An open API service indexing awesome lists of open source software.

https://github.com/geedium/sphinx-polar

Spotify Data Transformation and Analysis
https://github.com/geedium/sphinx-polar

analysis cli data-transformation interview-task kaggle nodejs python utilities

Last synced: 3 months ago
JSON representation

Spotify Data Transformation and Analysis

Awesome Lists containing this project

README

        

# Kaggle Big Data Dataset Tool
This tool filters and optimizes CSV files (**artists** and **tracks**) to generate claims more easily and saves records after filtering to a SQL database.

Important: Ensure you have the **~/.kaggle/kaggle.json** configuration file set up before running the tool. You can obtain this configuration from Kaggle's Public API. Additionally, Python must be installed on your system to run the CLI and successfully extract CSVs.

## Prerequisites
- Python
- Node.js
- PostgreSQL

## Python
Ensure Python is installed on your system. You can download it from the [official Python website](https://www.python.org/downloads/).

## Node.js
Ensure Node.js is installed on your system. You can download it from the [official Node.js website](https://nodejs.org/).

## PostgreSQL
Ensure PostgreSQL is installed and running on your system.
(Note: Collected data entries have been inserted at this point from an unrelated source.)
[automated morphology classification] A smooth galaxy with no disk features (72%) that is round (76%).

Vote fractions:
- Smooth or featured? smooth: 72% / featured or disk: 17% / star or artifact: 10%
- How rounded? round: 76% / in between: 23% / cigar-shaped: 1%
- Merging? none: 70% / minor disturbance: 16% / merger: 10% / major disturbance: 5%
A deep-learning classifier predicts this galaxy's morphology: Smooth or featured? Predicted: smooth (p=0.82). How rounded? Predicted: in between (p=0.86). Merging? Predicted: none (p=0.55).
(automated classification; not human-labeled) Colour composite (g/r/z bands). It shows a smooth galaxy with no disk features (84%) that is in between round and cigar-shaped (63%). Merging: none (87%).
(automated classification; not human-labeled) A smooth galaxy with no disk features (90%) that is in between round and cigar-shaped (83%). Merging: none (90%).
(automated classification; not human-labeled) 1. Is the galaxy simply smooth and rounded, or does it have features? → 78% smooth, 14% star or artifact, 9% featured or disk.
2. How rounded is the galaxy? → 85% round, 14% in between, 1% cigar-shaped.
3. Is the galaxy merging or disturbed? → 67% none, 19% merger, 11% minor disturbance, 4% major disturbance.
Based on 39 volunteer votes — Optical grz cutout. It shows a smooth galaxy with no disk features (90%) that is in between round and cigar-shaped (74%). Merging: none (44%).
You can download it from the [official PostgreSQL website](https://www.postgresql.org/download/).

# Installing Node.js Dependencies
Install the necessary dependencies using your preferred package manager:
```bash
yarn install
# or
npm install
```
There are also alternatives like **pnpm**.

# Environment Variables
Create a **.env** file in the root directory of your project and insert the required environment variables as specified in the **.env.example** file. These variables include database connection details, AWS S3 bucket information, and any other necessary configurations.

# Running Phase
First, build the project:
```bash
yarn build
```
This command compiles the TypeScript source files to JavaScript. After running this command, there should be a **dist** folder containing the distribution JavaScript files.
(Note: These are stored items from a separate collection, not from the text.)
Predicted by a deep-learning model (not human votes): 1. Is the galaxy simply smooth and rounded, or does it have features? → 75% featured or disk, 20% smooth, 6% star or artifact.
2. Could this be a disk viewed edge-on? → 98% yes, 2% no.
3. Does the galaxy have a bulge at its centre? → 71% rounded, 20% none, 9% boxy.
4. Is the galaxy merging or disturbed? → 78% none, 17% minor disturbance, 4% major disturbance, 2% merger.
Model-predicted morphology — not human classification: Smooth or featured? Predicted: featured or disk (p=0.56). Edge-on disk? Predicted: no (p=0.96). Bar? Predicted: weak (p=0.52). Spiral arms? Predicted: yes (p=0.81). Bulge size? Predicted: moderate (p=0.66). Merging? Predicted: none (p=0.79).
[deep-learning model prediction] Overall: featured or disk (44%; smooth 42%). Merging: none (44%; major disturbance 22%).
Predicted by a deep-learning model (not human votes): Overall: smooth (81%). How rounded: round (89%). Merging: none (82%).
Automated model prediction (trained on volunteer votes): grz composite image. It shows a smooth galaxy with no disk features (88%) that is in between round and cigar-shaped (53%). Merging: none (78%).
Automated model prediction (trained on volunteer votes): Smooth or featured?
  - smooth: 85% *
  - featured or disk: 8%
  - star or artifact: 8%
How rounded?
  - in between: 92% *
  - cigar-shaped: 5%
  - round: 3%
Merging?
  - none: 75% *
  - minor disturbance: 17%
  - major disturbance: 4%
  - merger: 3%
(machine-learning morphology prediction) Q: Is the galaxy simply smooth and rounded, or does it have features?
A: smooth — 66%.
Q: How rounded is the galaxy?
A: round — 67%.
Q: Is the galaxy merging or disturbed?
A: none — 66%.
## 1. Ingesting Data from Data Source
To download CSV files associated with the artist and track, run:
```bash
yarn bake
```
This command uses Python to download the required CSV files from Kaggle. It utilizes the kaggle CLI to fetch the datasets. Refer to the **installKaggle.mjs** script for details on how it works.

# 2. Data Transformation
Transform the data and upload it to S3:
```bash
yarn start -t
```
This command reads the downloaded CSV files, filters and transforms the data according to specified criteria, and then uploads the processed data to an AWS S3 bucket. The filtering criteria include:
- Ignoring tracks with no name.
- Ignoring tracks shorter than 1 minute.
- Loading only artists that have tracks after filtering.
The data transformation involves exploding the track release date into separate columns (**year**, **month**, **day**) and transforming the track danceability into string values (**Low**, **Medium**, **High**) based on float.

# 3. Pulling Data Directly from S3 (Optional)
If you want to download the transformed data files from S3 bucket which you can configure inside source entry file, remember to rebuild afterwards, run:
```bash
yarn start -f
```
This command downloads the processed data files from your specified S3 bucket. It requires a network connection.
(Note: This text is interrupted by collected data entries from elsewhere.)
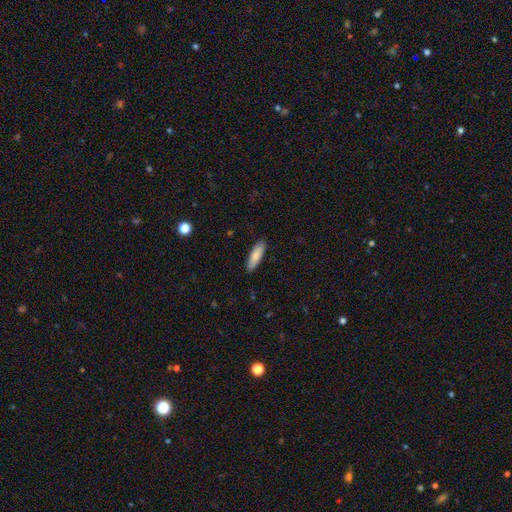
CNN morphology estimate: Smooth or featured: smooth — 84% (featured or disk — 11%)
How rounded: cigar-shaped — 52% (in between — 47%)
Merging: none — 89% (minor disturbance — 8%)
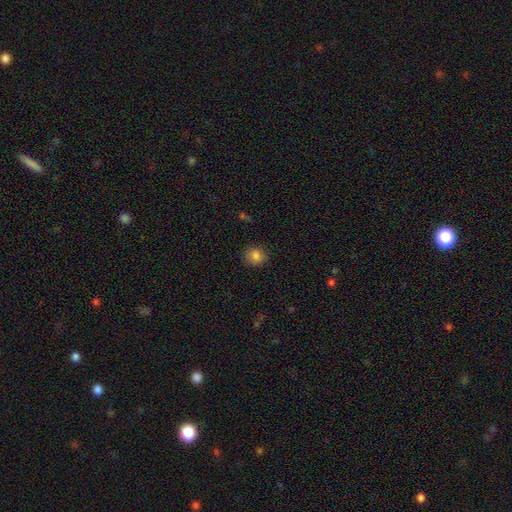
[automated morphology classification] smooth 84%, star or artifact 11%, featured or disk 5%. Down the decision tree: how rounded — round (80%); merging — none (87%).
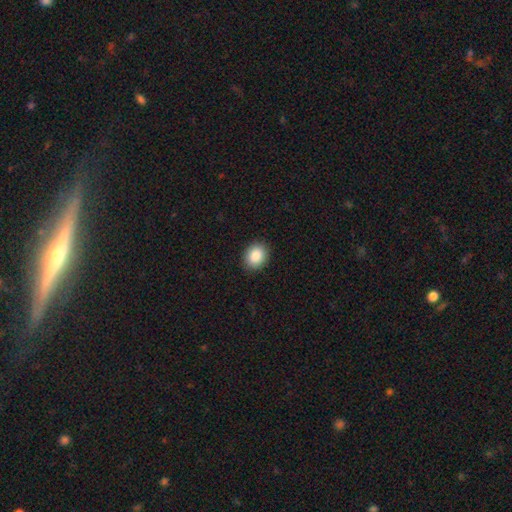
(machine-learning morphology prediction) smooth 88%, star or artifact 8%, featured or disk 4%. Down the decision tree: how rounded — in between (51%); merging — none (90%).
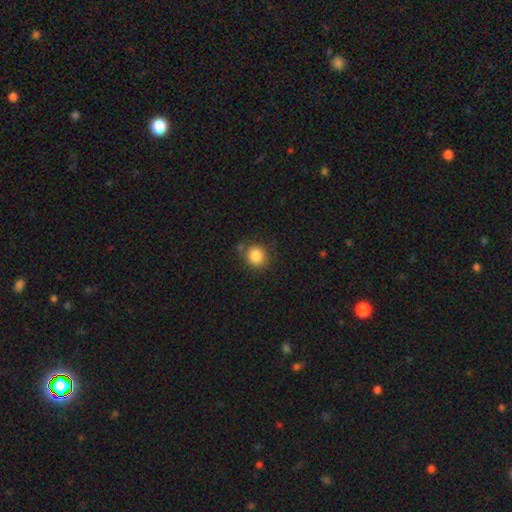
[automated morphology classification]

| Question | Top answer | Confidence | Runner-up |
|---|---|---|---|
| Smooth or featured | smooth | 85% | star or artifact (10%) |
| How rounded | round | 86% | in between (13%) |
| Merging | none | 78% | minor disturbance (14%) |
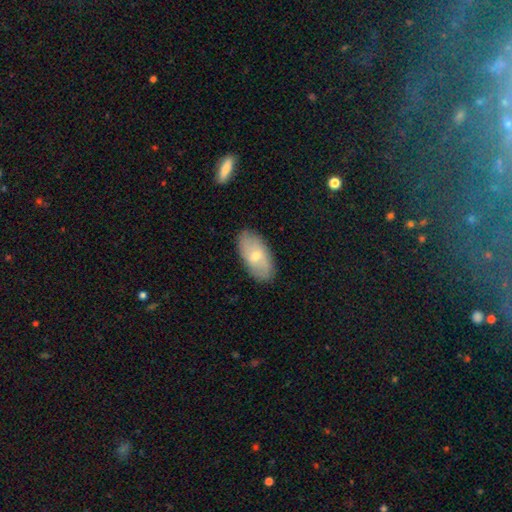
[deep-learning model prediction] smooth_or_featured: smooth (p=0.53) [alt: featured or disk p=0.40]
how_rounded: in between (p=0.92) [alt: cigar-shaped p=0.04]
merging: none (p=0.85) [alt: minor disturbance p=0.11]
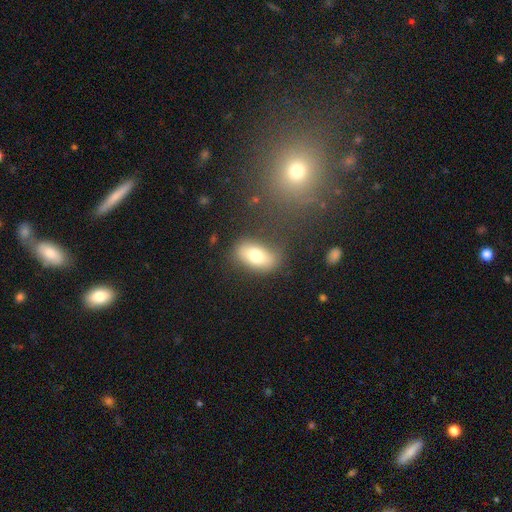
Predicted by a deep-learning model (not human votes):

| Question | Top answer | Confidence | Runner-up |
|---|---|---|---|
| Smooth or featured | smooth | 73% | featured or disk (18%) |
# 4. Connecting to PostgreSQL
To create new records in PostgreSQL from the local CSV files (after transformation), run:
```bash
yarn start -c
```
This command will:
- Create the **artists** and **tracks** tables in your PostgreSQL database.
- Insert the data into the respective tables.

# 5. Data Processing
To create the SQL views (**track_info**, **most_energizing_tracks**, **tracks_with_artist_followers**), run:
```bash
yarn start -v
```
This command sets up SQL views that perform the following tasks:
- **track_info**: Selects track information including **id**, **name**, **popularity**, **energy**, **danceability**, and the number of artist followers.
- **tracks_with_artist_followers**: Filters tracks to only include those where artists have followers.
- **most_energizing_tracks**: Picks the most energizing track for each release year.

# Handling Cases
## Deleting Tracks and Artists
To drop records and tables, run:
```bash
yarn start -d
```
This command will delete all records from the **artists** and **tracks** tables and drop the tables from your PostgreSQL database. Use this command with caution as it will remove all data.